Голоса детей эхом отражались от стен домов, когда они, во все горло распевая немудреный мотив, прыгали через скакалку на улице. А Лео обнаружила, что не может выкинуть их из головы. Она даже не могла все бросить и предаться горю: людям нужен был провизор. И вот с ноября по январь она раздавала маски и линименты, позволяя соседям выплакаться у себя на груди, когда их родные и близкие один за другим становились жертвами ужасной смерти. Тем временем собственная скорбь ждала своего часа, притаившись у нее под сердцем.
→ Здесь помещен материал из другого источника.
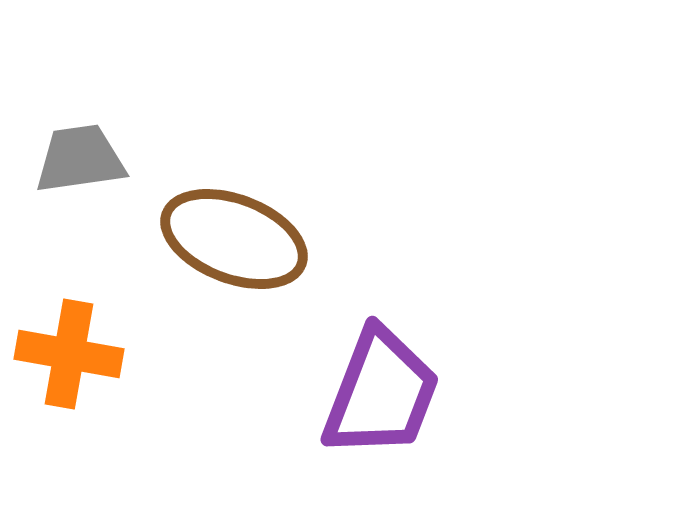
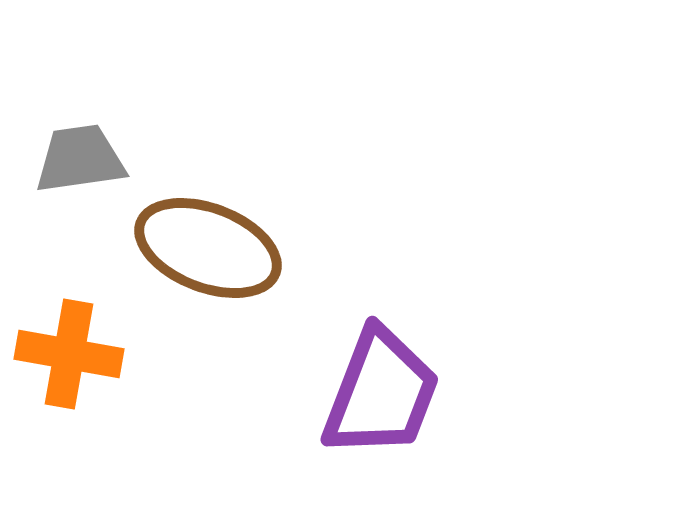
brown ellipse: moved 26 px left, 9 px down
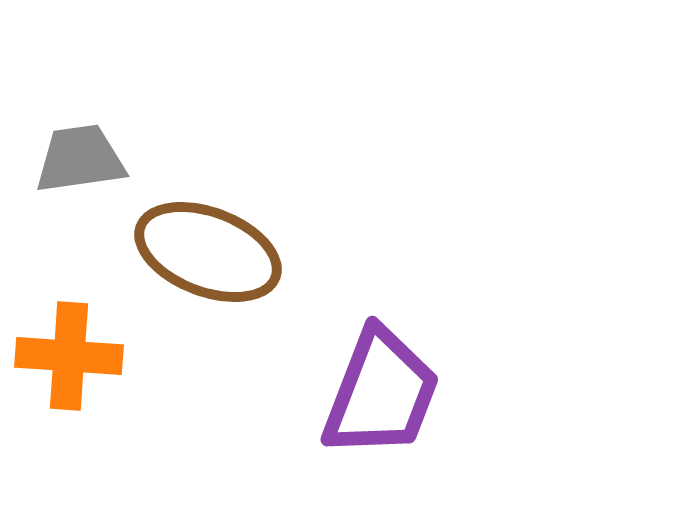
brown ellipse: moved 4 px down
orange cross: moved 2 px down; rotated 6 degrees counterclockwise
До тех пор, пока инфлюэнца наконец не отступила. Поток покупателей в аптеке обмелел, и все чаще стали случаться периоды долгого мрачного безделья, когда Лео замечала вокруг новые признаки запустения и отчаяния: толстый слой пыли на деревянных полках, которые отец соорудил сам и которые протирал каждый день. «Нет нужды ходить в модные чайные комнаты Бутса и библиотеки, если у тебя чистые полки», – говорил он. Лео слышала его голос так ясно, словно он стоял перед ней, и принималась оглядываться по сторонам, высматривая его, но потом вспоминала, что он умер и что впереди ее ожидает безрадостное будущее, в котором нет отца.

Однажды в феврале мистер Бэнкс и Джоан, которая заходила к ней почти ежедневно, застали ее плачущей на полу. Она наткнулась на штабель картонных коробок, отчего стеклянные баночки, лежавшие в них, полетели на пол и вдребезги разбились, расплескав свое красное, как кровь, содержимое.